Metalforming companies continue to predict challenging business conditions during the next 3 months, according to the June 2021 Precision Metalforming Association (PMA) Business Conditions Report. Prepared monthly, the report provides an economic indicator for manufacturing, sampling 118 metalforming companies in the United States and Canada.
PMA’s June report shows that only 36% of metalforming companies forecast an improvement in economic activity in the next 3 months (compared to 41% in May), 52% predict no change (compared to 49% last month) and 12% anticipate a decline in activity (increasing from 10% in May).
Sixty-six percent of respondents reported an increase in lead times, slightly down from 71% in May and the first decline reported in 8 months.

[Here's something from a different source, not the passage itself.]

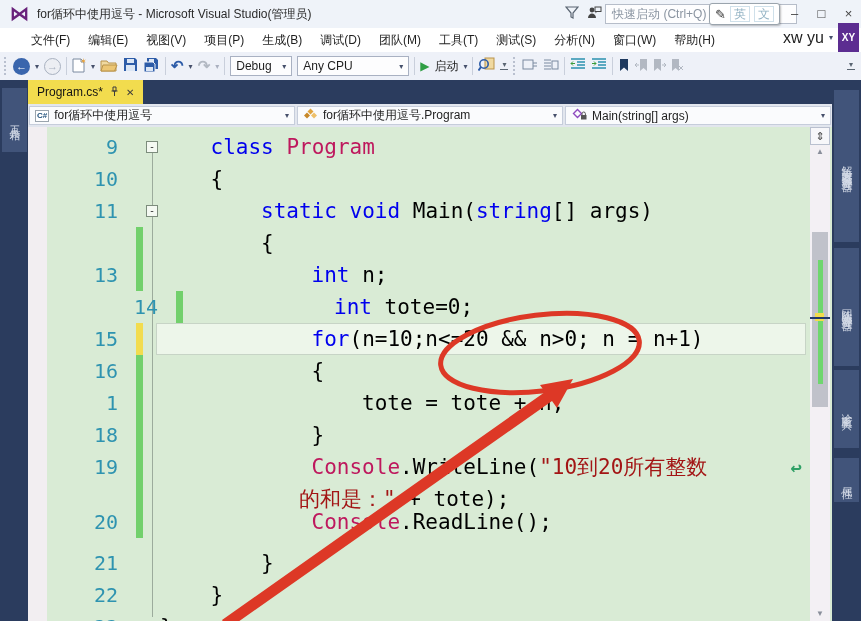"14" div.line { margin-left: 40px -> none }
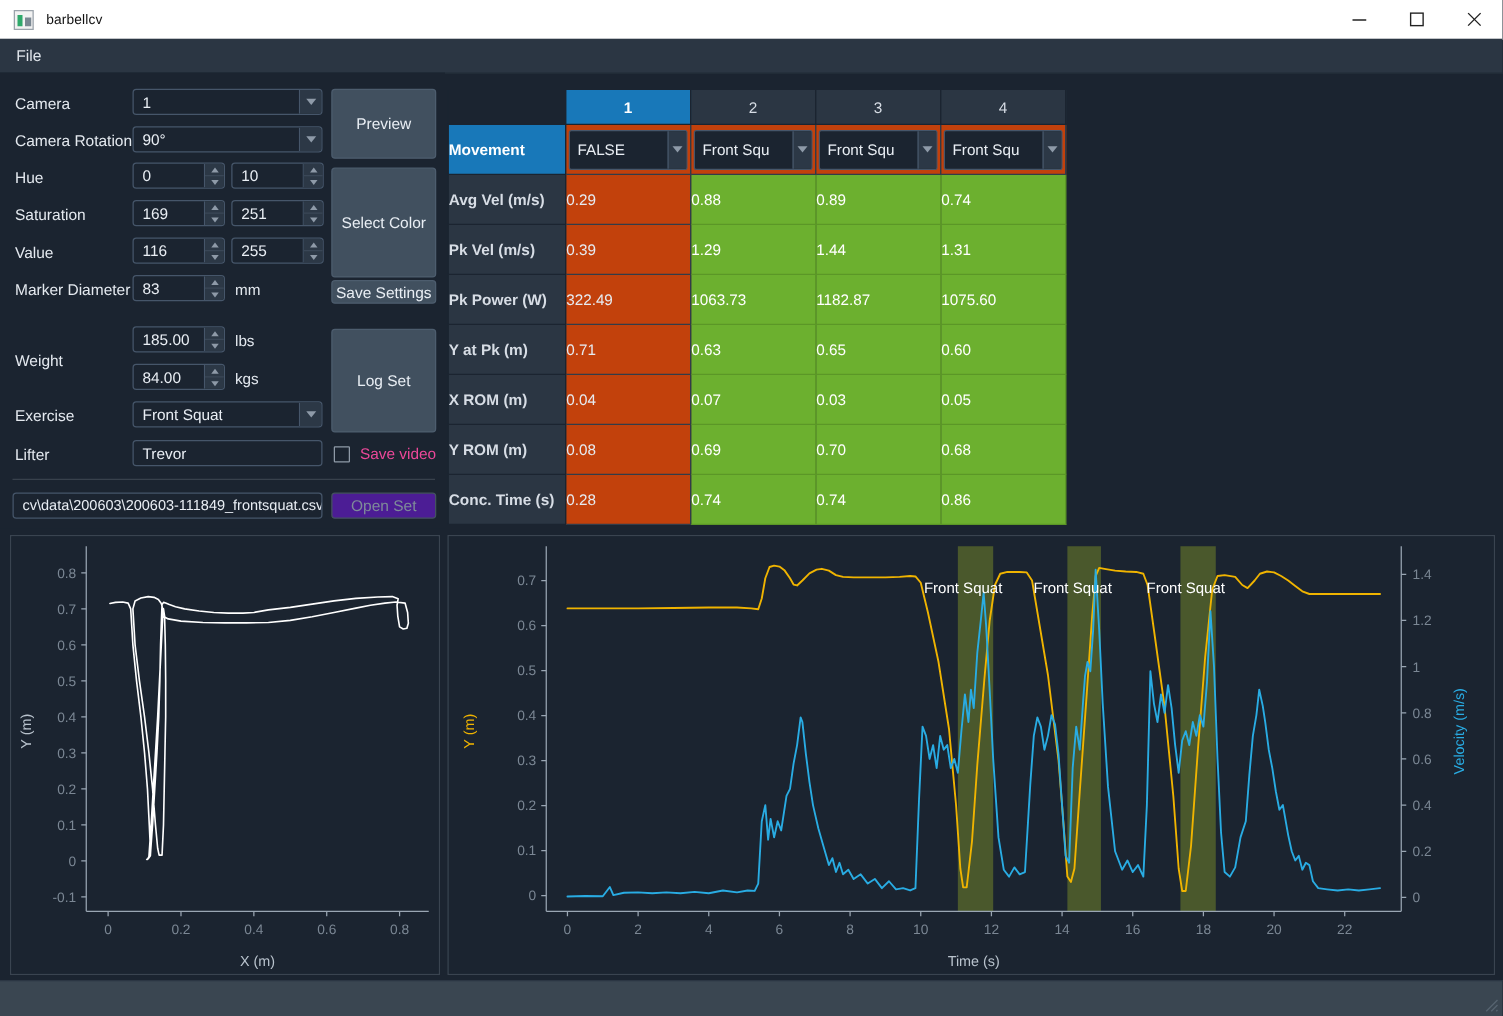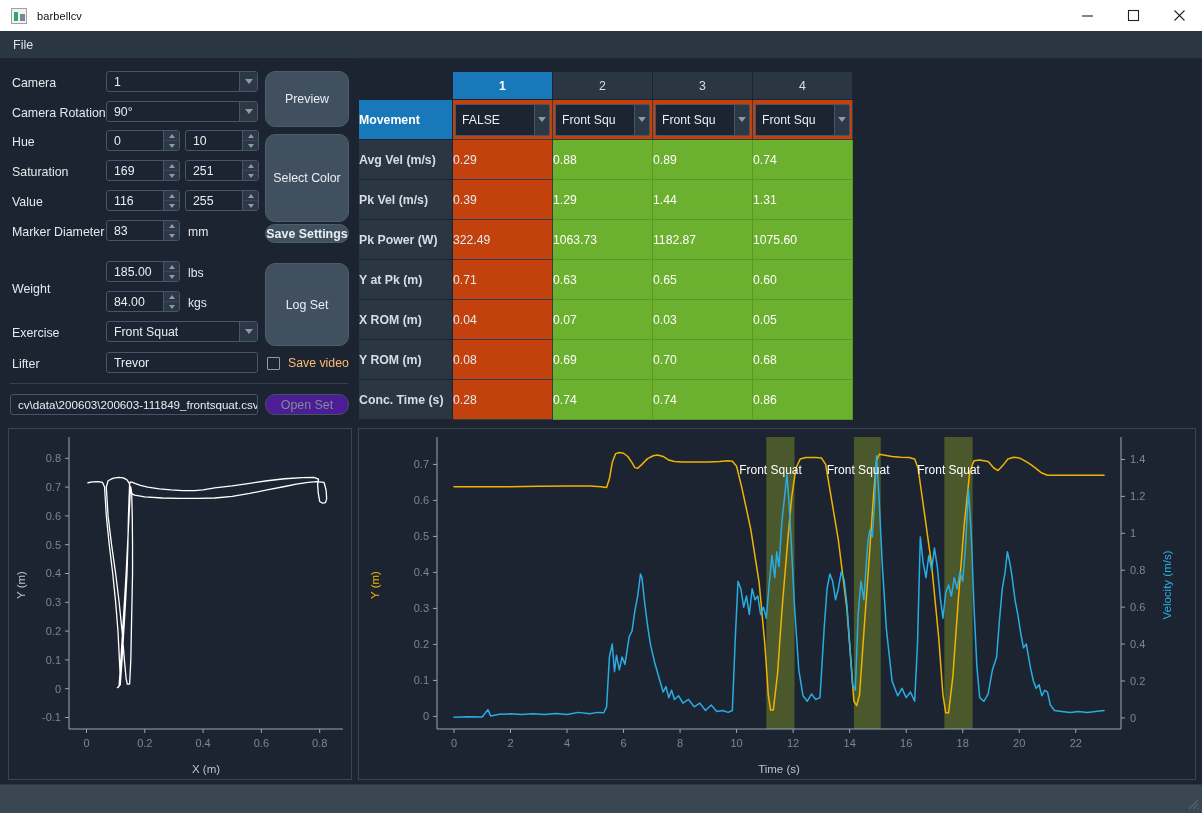"Preview" .btn { border-radius: 10px -> 3px }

“Obtaining raw materials and finding workers are the biggest challenges reported by PMA members,” said PMA President David Klotz. “Members are reporting lead times extending into 2022 for steel, with similar challenges for aluminum, copper, brass and other metals. The semiconductor shortage that has idled some auto plants also is negatively impacting orders. PMA, through its One Voice advocacy team in Washington, D.C., continues to engage policymakers and members of Congress to find ways to increase supply, including ending the damaging and unnecessary Section 232 steel and aluminum tariffs, and to help the industry recruit workers by promoting awareness and training.”

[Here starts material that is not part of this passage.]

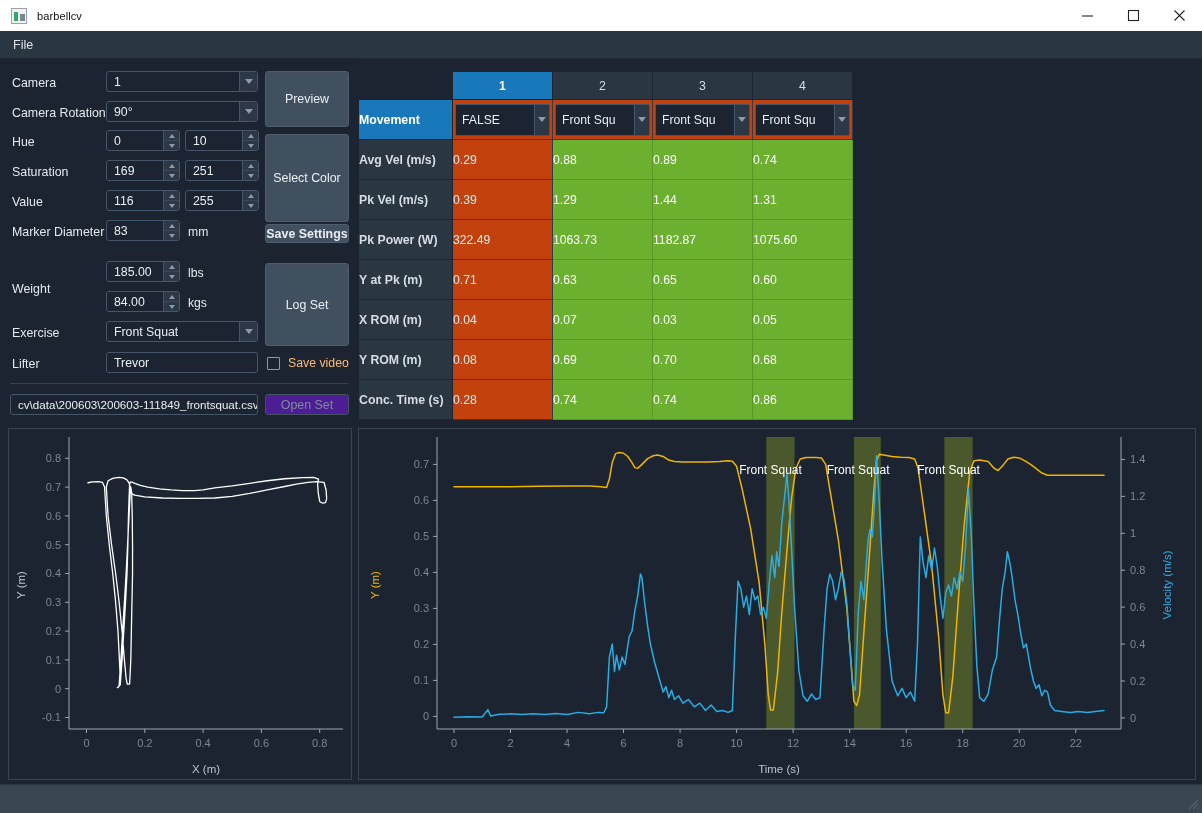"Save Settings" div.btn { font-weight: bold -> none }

Current average daily shipping levels decreased in June, with only 43% reporting an increase (decreasing from 60% in May), 39% reporting no change (compared to 30% last month) and 18% reporting a decrease (increasing from 10% in May).

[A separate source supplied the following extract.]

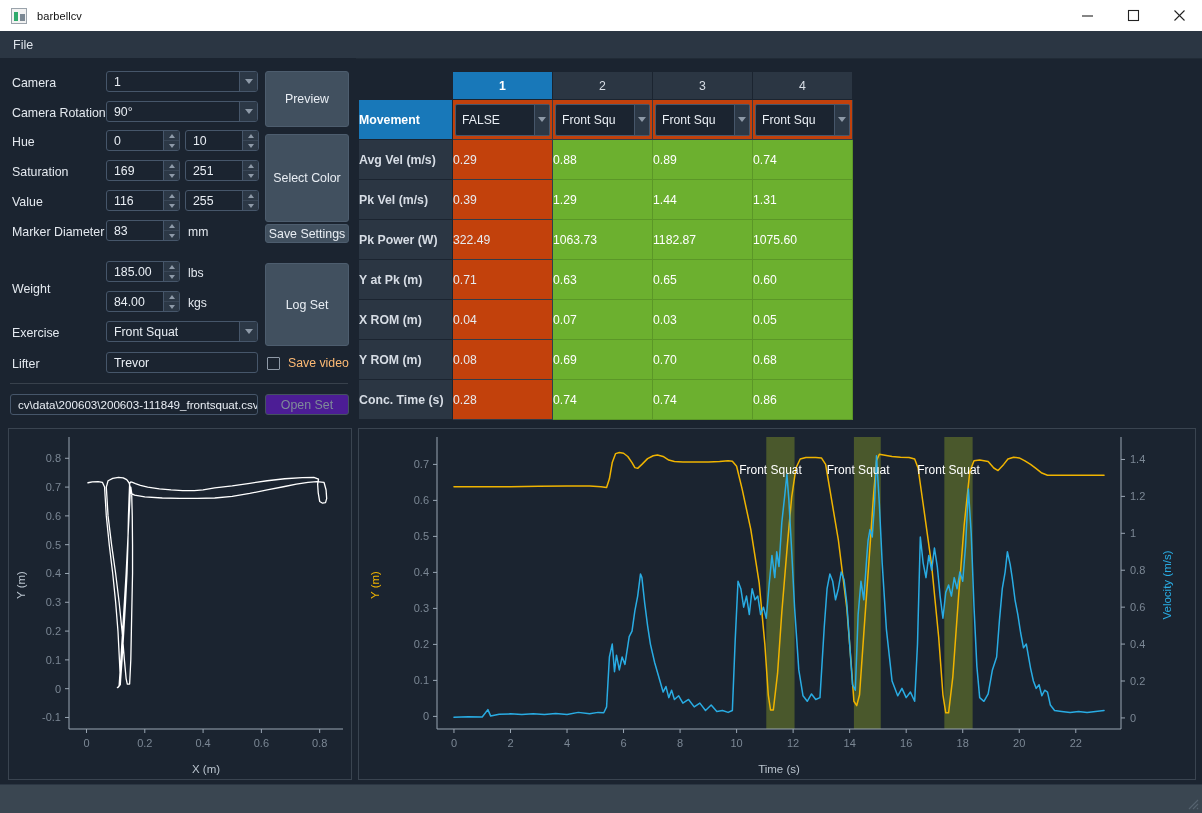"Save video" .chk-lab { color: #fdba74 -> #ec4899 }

The survey also revealed a slight decline in incoming orders in the next 3 months, with 38% forecasting an increase in orders (decreasing from 42% in May), 44% predicting no change (the same percentage reported last month) and 18% anticipating a decrease in orders (compared to 14% in May).
Four percent of responding metalforming companies had a portion of their workforce on short time or layoff in June, the same percentage reported in May.